The half scale one was already donated to someone while I was still in Canada.


I'd love to hear more about your boat!


This is the same person whose story, "Restoring and MIDI-fying a Baby Grand Piano" made the front page of HN a couple weeks back:

https://news.ycombinator.com/item?id=23562784


What an inspiring piece of work -- I wish I had somewhere I could use it!

Brings back memories of so many hours poring over https://www.goodreads.com/book/show/431651.Mother_Earth_News... as a young teen...


This was a wonderful project and I enjoyed reading your treatment both when you first published it and again now. A huge accomplishment.

Life is always changing and it is tricky letting go of precious things from the past so well done.

It's very kind to be passing this on to another hacker here and I hope it finds an appreciative new home.

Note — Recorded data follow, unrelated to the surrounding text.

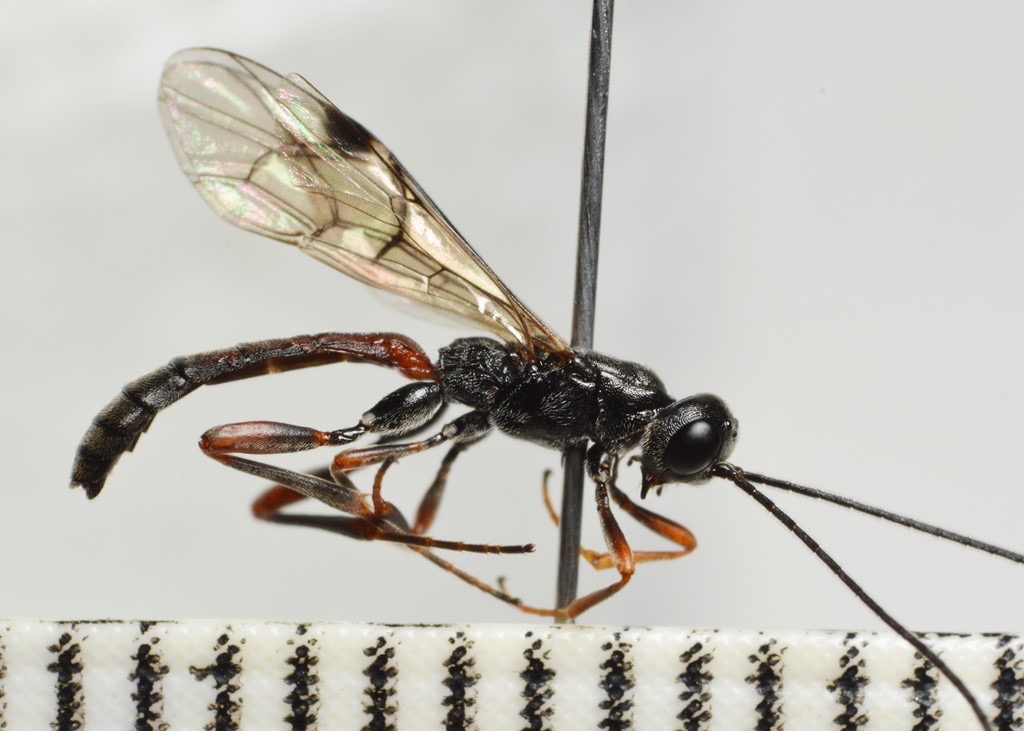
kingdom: Animalia
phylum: Arthropoda
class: Insecta
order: Hymenoptera
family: Ichneumonidae
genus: Xorides
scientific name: Xorides irrigator
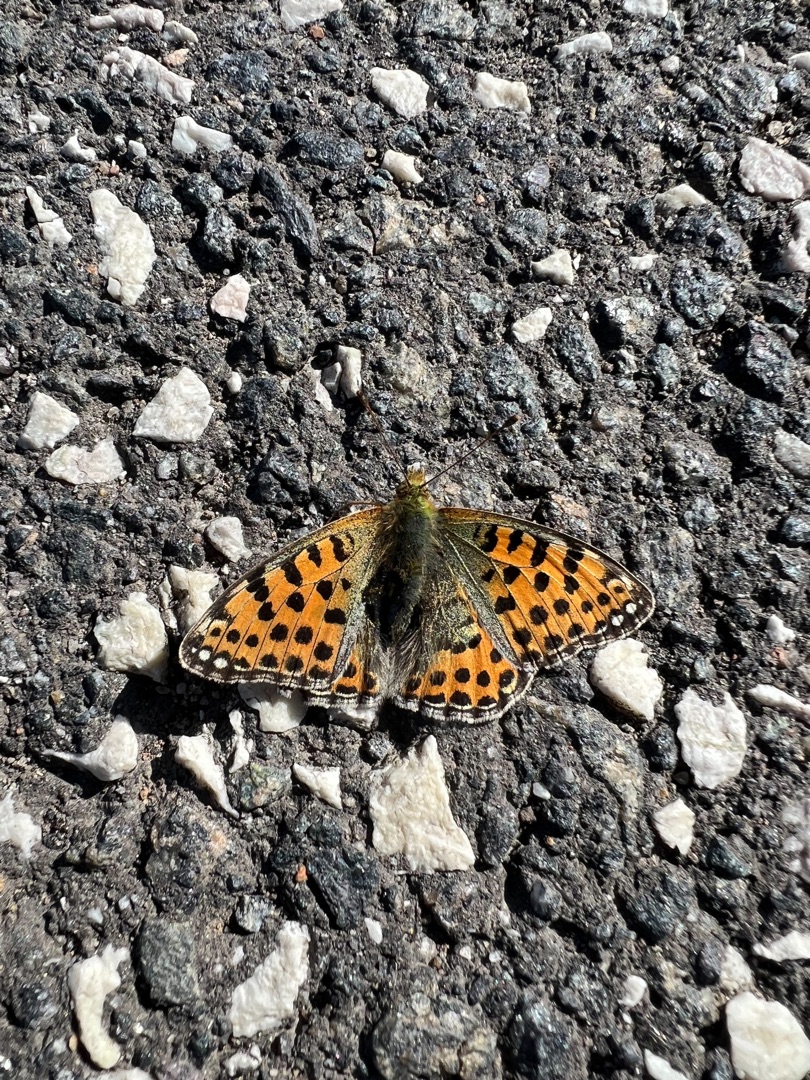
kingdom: Animalia
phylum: Arthropoda
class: Insecta
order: Lepidoptera
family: Nymphalidae
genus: Issoria
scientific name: Issoria lathonia
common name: Storplettet perlemorsommerfugl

I don't live in the Netherlands but I just wanted to say that it's a very inspiring project and also that it is a great thing of you to do that you are giving it away to someone else.

Upvoted and hoping it finds a good home :)


Great project! The wooden blades were really cool to see. How noisy does it get?


Not so bad until it runs at 500 RPM+ or furls, then it will make noise loud enough to hear clearly, because it will run coarse. Normal conditions you won't hear it at all. Those blades are pretty good.


Thank you! I hope the person who takes you up on your offer documents the new installation. I really appreciated reading about your process.


Aaaand now I want to build a wooden wind turbine.


Check out 'otherpower', the fieldlines community is very helpful:

https://www.fieldlines.com/


Why not a 3D printed one?


It's just fun to build things by hand. Woodworking requires a lot more skills, so there's always something new to learn. It also seems slightly more realistic to me to build a 35-foot tall structure using wood rather than a 3D printer (but I don't know 3D printers that well!)


What kinds of grains have you milled with it? Is the mill included?


I'm sure if you hook up a three phase motor to a bunch of stones that it will be happy to mill you some grain. Or crush your ochre or gemstones, saw your wood, pump your water, pulp paper or any of the uses that the windmills of old in this country were put to.